The revelation that there are probably as many congenitally exhibitionist strippers as there are nymphomaniac hookers was a breakthrough for me, a person who was pro-porn before knowing anything about the abusive realities of sexual exploitation. I was handed a social script at a time when I knew more about Playboy than real human sexuality, including my own still-developing sexuality. Strip clubs will probably always be around, as will racism, child labor, minimum wage jobs and other forms of economic extortion, but we can at least be honest about how this line of work isn’t chock full of sassy exhibitionists proudly choosing to strip.
Consider the common reaction to the nonviolent, unpaid porn video that is the Paris Hilton tape. I haven’t seen one email spam, one editorial, one person anywhere comment about how wonderful it is a sexually confident woman feels empowered enough to make her own porn. What I’ve seen is the video being used as proof positive Hilton is the trashy blonde tart they suspected she was. People who would like to consider themselves above thinking less of sexual women easily find pity for poor American Girl Jessica at the same time they launch justified guffaws at Rich Bitch Paris and see no double standard.

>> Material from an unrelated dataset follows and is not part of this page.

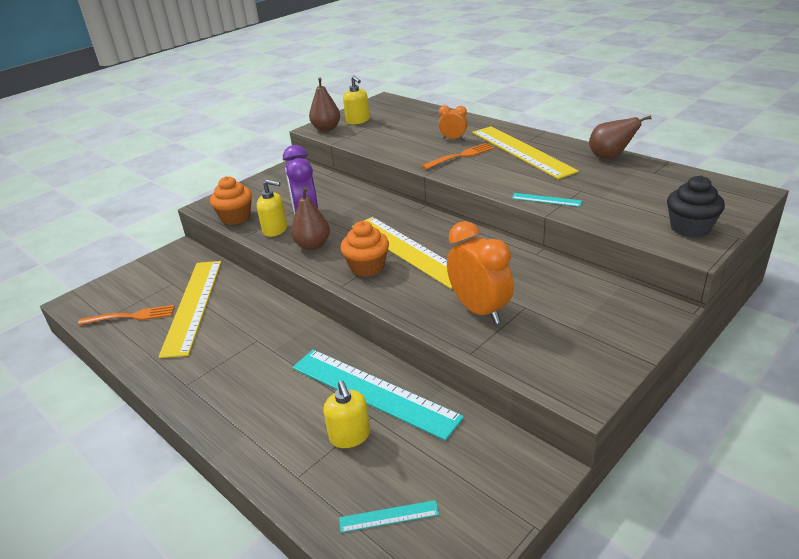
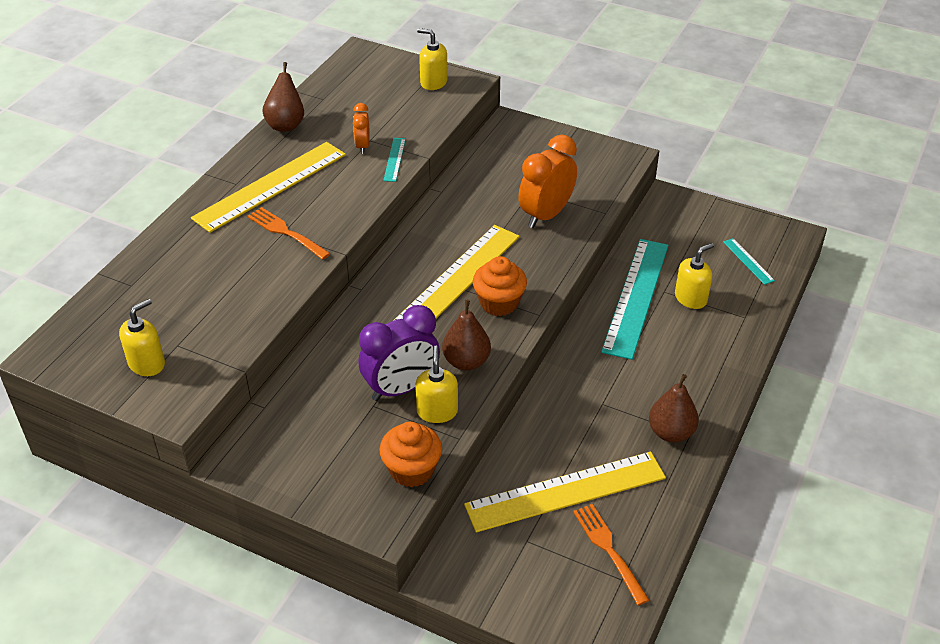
camera: 110 degrees left, 10 degrees up
(326, 129) = (178, 395): brown pear -> brown pear (671, 432)
(453, 139) = (229, 247): orange clock -> orange clock (362, 146)
(690, 228) = (433, 82): black cupcake -> yellow soap dispenser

Larry Flynt spared Jessica Lynch the embarrassment of having nude photos she agreed to pose for displayed in public because she’s a “good kid.” What sort of bad kids must he think the thousands of women in his magazines are to let them suffer the abuse, loss of respect and diminished integrity that faces women who are stripped of their humanity when they agree to be stripped of clothes? What must those two U.S. soldiers think of all the women they have seen naked in pornography, strip clubs and their military barracks? What do pro-sexers think about the fact that merely seeing her breasts is enough to bring a woman down a peg in the eyes of others? I haven’t the answers to these questions, but it wasn’t so long ago I didn’t ask questions at all and I’ll take that as evidence this progressive has finally made some real progress.
S.M. Berg is a feminist writer in Portland.